> **Job item**: Make an exact copy of the records, with the images left out.

[Saved data entries]
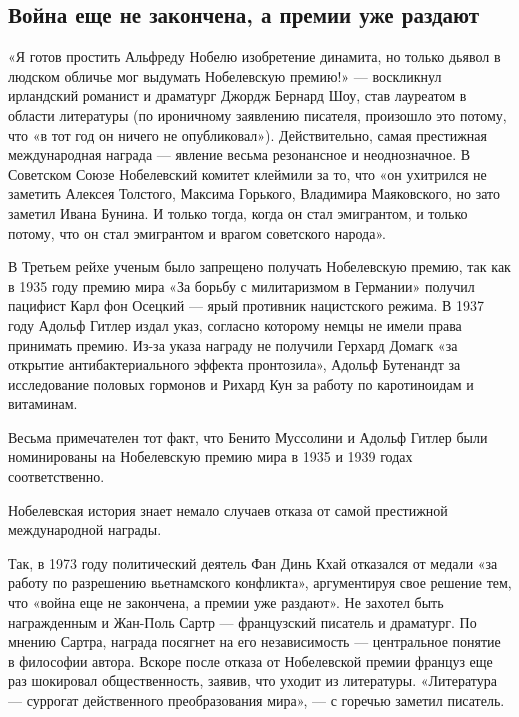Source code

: \subsection{Война еще не закончена, а премии уже раздают}
«Я готов простить Альфреду Нобелю изобретение динамита, но только дьявол в людском обличье мог выдумать Нобелевскую премию!» --- воскликнул ирландский романист и драматург Джордж Бернард Шоу, став лауреатом в области литературы (по ироничному заявлению писателя, произошло это потому, что «в тот год он ничего не опубликовал»). Действительно, самая престижная международная награда --- явление весьма резонансное и неоднозначное. В Советском Союзе Нобелевский комитет клеймили за то, что «он ухитрился не заметить Алексея Толстого, Максима Горького, Владимира Маяковского, но зато заметил Ивана Бунина. И только тогда, когда он стал эмигрантом, и только потому, что он стал эмигрантом и врагом советского народа».

В Третьем рейхе ученым было запрещено получать Нобелевскую премию, так как в 1935 году премию мира «За борьбу с милитаризмом в Германии» получил пацифист Карл фон Осецкий --- ярый противник нацистского режима. В 1937 году Адольф Гитлер издал указ, согласно которому немцы не имели права принимать премию. Из-за указа награду не получили Герхард Домагк «за открытие антибактериального эффекта пронтозила», Адольф Бутенандт за исследование половых гормонов и Рихард Кун за работу по каротиноидам и витаминам.


\begin{fancyquotes}
    Весьма примечателен тот факт, что Бенито Муссолини и Адольф Гитлер были номинированы на Нобелевскую премию мира в 1935 и 1939 годах соответственно.
\end{fancyquotes}

Нобелевская история знает немало случаев отказа от самой престижной международной награды.

Так, в 1973 году политический деятель Фан Динь Кхай отказался от медали «за работу по разрешению вьетнамского конфликта», аргументируя свое решение тем, что «война еще не закончена, а премии уже раздают». Не захотел быть награжденным и Жан-Поль Сартр --- французский писатель и драматург. По мнению Сартра, награда посягнет на его независимость --- центральное понятие в философии автора. Вскоре после отказа от Нобелевской премии француз еще раз шокировал общественность, заявив, что уходит из литературы. «Литература --- суррогат действенного преобразования мира», --- с горечью заметил писатель.

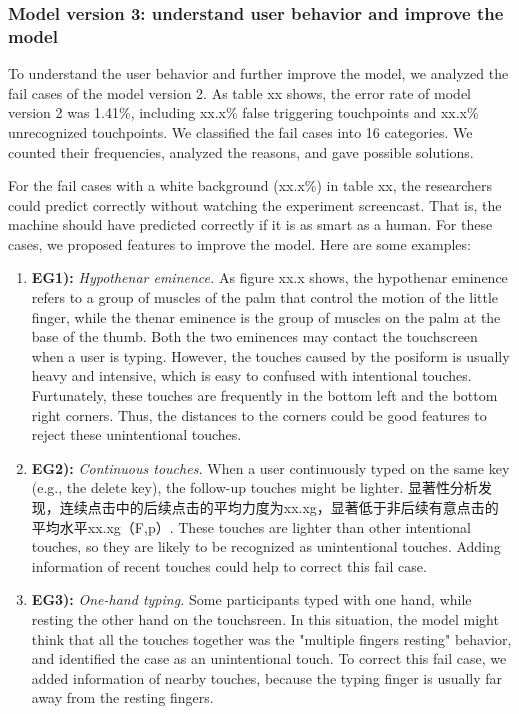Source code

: \subsubsection{Model version 3: understand user behavior and  improve the model}

To understand the user behavior and further improve the model, we analyzed the fail cases of the model version 2. As table xx shows, the error rate of model version 2 was 1.41\%, including xx.x\% false triggering touchpoints and xx.x\% unrecognized touchpoints. We classified the fail cases into 16 categories. We counted their frequencies, analyzed the reasons, and gave possible solutions.

For the fail cases with a white background (xx.x\%) in table xx, the researchers could predict correctly without watching the experiment screencast. That is, the machine should have predicted correctly if it is as smart as a human. For these cases, we proposed features to improve the model. Here are some examples:


\begin{enumerate}
	\item{\textbf{EG1):} \emph{Hypothenar eminence.} As figure xx.x shows, the hypothenar eminence refers to a group of muscles of the palm that control the motion of the little finger, while the thenar eminence is the group of muscles on the palm at the base of the thumb. Both the two eminences may contact the touchscreen when a user is typing. However, the touches caused by the posiform is usually heavy and intensive, which is easy to confused with intentional touches. Furtunately, these touches are frequently in the bottom left and the bottom right corners. Thus, the distances to the corners could be good features to reject these unintentional touches.}
	\item{\textbf{EG2):} \emph{Continuous touches.} When a user continuously typed on the same key (e.g., the delete key), the follow-up touches might be lighter. 显著性分析发现，连续点击中的后续点击的平均力度为xx.xg，显著低于非后续有意点击的平均水平xx.xg（F,p）. These touches are lighter than other intentional touches, so they are likely to be recognized as unintentional touches. Adding information of recent touches could help to correct this fail case.}
	\item{\textbf{EG3):} \emph{One-hand typing.} Some participants typed with one hand, while resting the other hand on the touchsreen. In this situation, the model might think that all the touches together was the "multiple fingers resting" behavior, and identified the case as an unintentional touch. To correct this fail case, we added information of nearby touches, because the typing finger is usually far away from the resting fingers.}
\end{enumerate}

> **Solution for this task**:
Source code

: \subsection{Война еще не закончена, а премии уже раздают}
«Я готов простить Альфреду Нобелю изобретение динамита, но только дьявол в людском обличье мог выдумать Нобелевскую премию!» --- воскликнул ирландский романист и драматург Джордж Бернард Шоу, став лауреатом в области литературы (по ироничному заявлению писателя, произошло это потому, что «в тот год он ничего не опубликовал»). Действительно, самая престижная международная награда --- явление весьма резонансное и неоднозначное. В Советском Союзе Нобелевский комитет клеймили за то, что «он ухитрился не заметить Алексея Толстого, Максима Горького, Владимира Маяковского, но зато заметил Ивана Бунина. И только тогда, когда он стал эмигрантом, и только потому, что он стал эмигрантом и врагом советского народа».

В Третьем рейхе ученым было запрещено получать Нобелевскую премию, так как в 1935 году премию мира «За борьбу с милитаризмом в Германии» получил пацифист Карл фон Осецкий --- ярый противник нацистского режима. В 1937 году Адольф Гитлер издал указ, согласно которому немцы не имели права принимать премию. Из-за указа награду не получили Герхард Домагк «за открытие антибактериального эффекта пронтозила», Адольф Бутенандт за исследование половых гормонов и Рихард Кун за работу по каротиноидам и витаминам.


\begin{fancyquotes}
    Весьма примечателен тот факт, что Бенито Муссолини и Адольф Гитлер были номинированы на Нобелевскую премию мира в 1935 и 1939 годах соответственно.
\end{fancyquotes}

Нобелевская история знает немало случаев отказа от самой престижной международной награды.

Так, в 1973 году политический деятель Фан Динь Кхай отказался от медали «за работу по разрешению вьетнамского конфликта», аргументируя свое решение тем, что «война еще не закончена, а премии уже раздают». Не захотел быть награжденным и Жан-Поль Сартр --- французский писатель и драматург. По мнению Сартра, награда посягнет на его независимость --- центральное понятие в философии автора. Вскоре после отказа от Нобелевской премии француз еще раз шокировал общественность, заявив, что уходит из литературы. «Литература --- суррогат действенного преобразования мира», --- с горечью заметил писатель.

Source code

: \subsubsection{Model version 3: understand user behavior and  improve the model}

To understand the user behavior and further improve the model, we analyzed the fail cases of the model version 2. As table xx shows, the error rate of model version 2 was 1.41\%, including xx.x\% false triggering touchpoints and xx.x\% unrecognized touchpoints. We classified the fail cases into 16 categories. We counted their frequencies, analyzed the reasons, and gave possible solutions.

For the fail cases with a white background (xx.x\%) in table xx, the researchers could predict correctly without watching the experiment screencast. That is, the machine should have predicted correctly if it is as smart as a human. For these cases, we proposed features to improve the model. Here are some examples:


\begin{enumerate}
	\item{\textbf{EG1):} \emph{Hypothenar eminence.} As figure xx.x shows, the hypothenar eminence refers to a group of muscles of the palm that control the motion of the little finger, while the thenar eminence is the group of muscles on the palm at the base of the thumb. Both the two eminences may contact the touchscreen when a user is typing. However, the touches caused by the posiform is usually heavy and intensive, which is easy to confused with intentional touches. Furtunately, these touches are frequently in the bottom left and the bottom right corners. Thus, the distances to the corners could be good features to reject these unintentional touches.}
	\item{\textbf{EG2):} \emph{Continuous touches.} When a user continuously typed on the same key (e.g., the delete key), the follow-up touches might be lighter. 显著性分析发现，连续点击中的后续点击的平均力度为xx.xg，显著低于非后续有意点击的平均水平xx.xg（F,p）. These touches are lighter than other intentional touches, so they are likely to be recognized as unintentional touches. Adding information of recent touches could help to correct this fail case.}
	\item{\textbf{EG3):} \emph{One-hand typing.} Some participants typed with one hand, while resting the other hand on the touchsreen. In this situation, the model might think that all the touches together was the "multiple fingers resting" behavior, and identified the case as an unintentional touch. To correct this fail case, we added information of nearby touches, because the typing finger is usually far away from the resting fingers.}
\end{enumerate}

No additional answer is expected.